START Data block
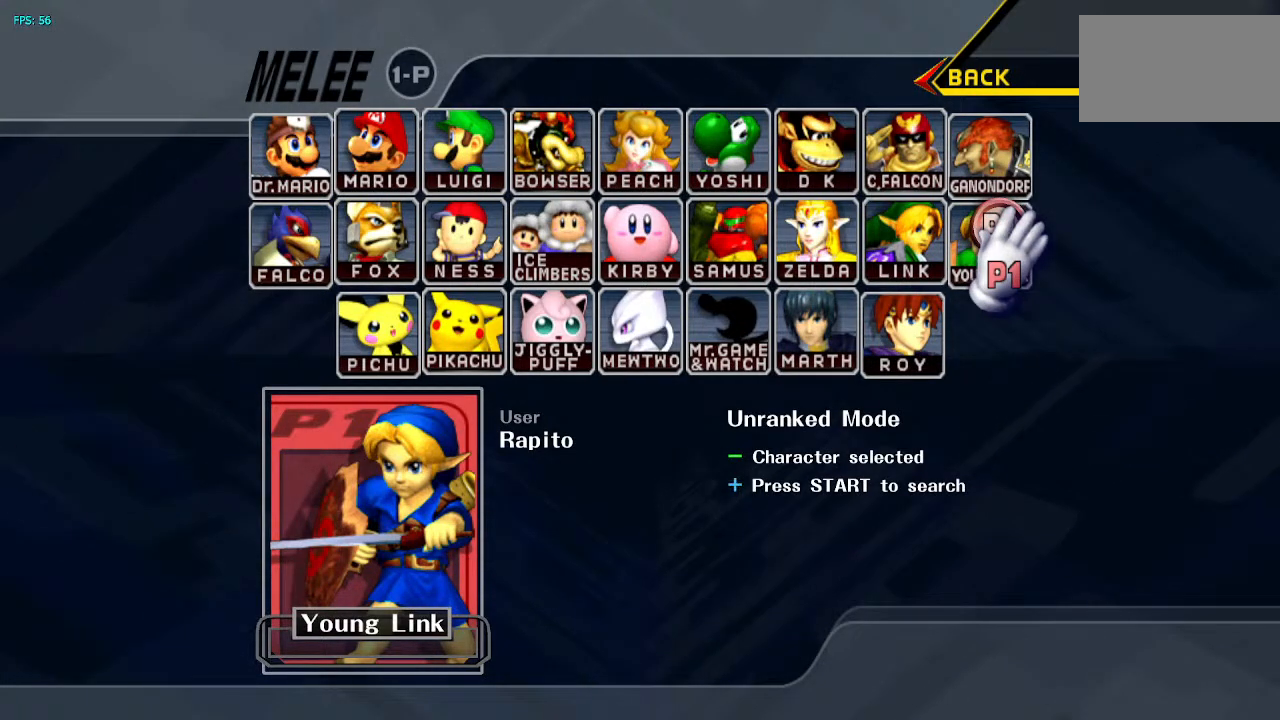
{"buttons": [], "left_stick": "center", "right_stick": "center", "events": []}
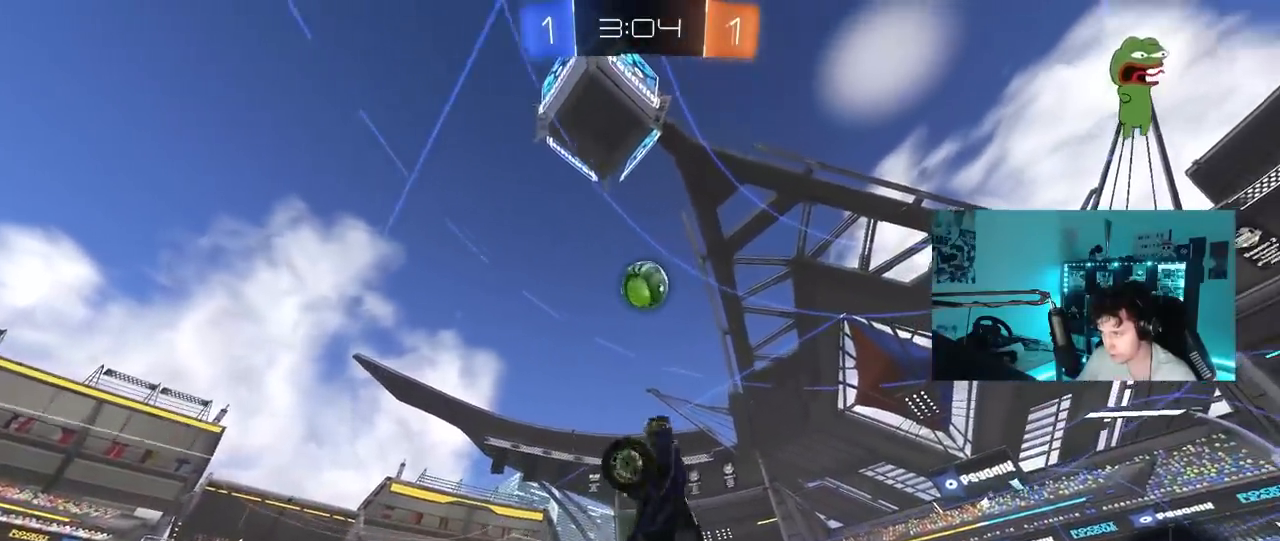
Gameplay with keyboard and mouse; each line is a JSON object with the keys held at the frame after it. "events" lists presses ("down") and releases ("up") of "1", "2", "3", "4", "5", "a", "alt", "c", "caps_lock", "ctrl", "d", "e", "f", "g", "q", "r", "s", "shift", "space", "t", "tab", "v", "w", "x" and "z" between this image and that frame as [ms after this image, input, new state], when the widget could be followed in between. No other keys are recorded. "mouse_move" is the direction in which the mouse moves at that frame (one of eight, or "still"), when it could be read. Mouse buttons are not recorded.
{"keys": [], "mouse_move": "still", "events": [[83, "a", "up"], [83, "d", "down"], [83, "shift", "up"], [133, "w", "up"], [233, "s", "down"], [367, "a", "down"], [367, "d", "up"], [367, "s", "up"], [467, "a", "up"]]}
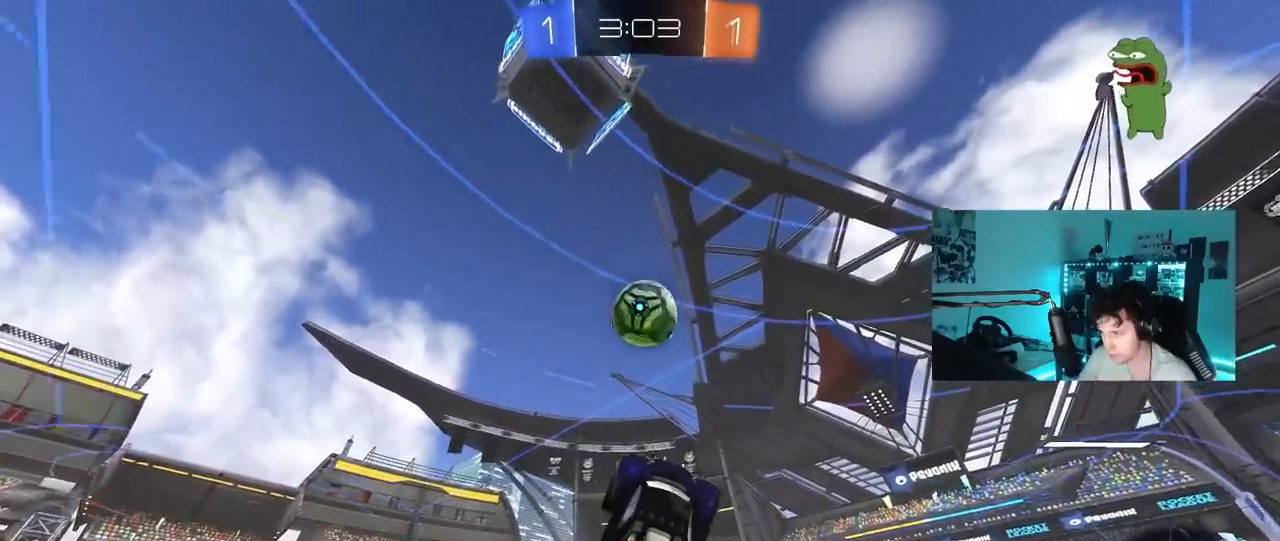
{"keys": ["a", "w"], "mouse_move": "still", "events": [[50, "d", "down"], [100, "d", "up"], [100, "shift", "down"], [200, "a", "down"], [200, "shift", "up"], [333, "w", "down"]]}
END Data block
▶ [Task details]: Would you please return all lines of the data that include the word "down"?

▶ [Solution to this problem]:
Gameplay with keyboard and mouse; each line is a JSON object with the keys held at the frame after it. "events" lists presses ("down") and releases ("up") of "1", "2", "3", "4", "5", "a", "alt", "c", "caps_lock", "ctrl", "d", "e", "f", "g", "q", "r", "s", "shift", "space", "t", "tab", "v", "w", "x" and "z" between this image and that frame as [ms after this image, input, new state], when the widget could be followed in between. No other keys are recorded. "mouse_move" is the direction in which the mouse moves at that frame (one of eight, or "still"), when it could be read. Mouse buttons are not recorded.
{"keys": [], "mouse_move": "still", "events": [[83, "a", "up"], [83, "d", "down"], [83, "shift", "up"], [133, "w", "up"], [233, "s", "down"], [367, "a", "down"], [367, "d", "up"], [367, "s", "up"], [467, "a", "up"]]}
{"keys": ["a", "w"], "mouse_move": "still", "events": [[50, "d", "down"], [100, "d", "up"], [100, "shift", "down"], [200, "a", "down"], [200, "shift", "up"], [333, "w", "down"]]}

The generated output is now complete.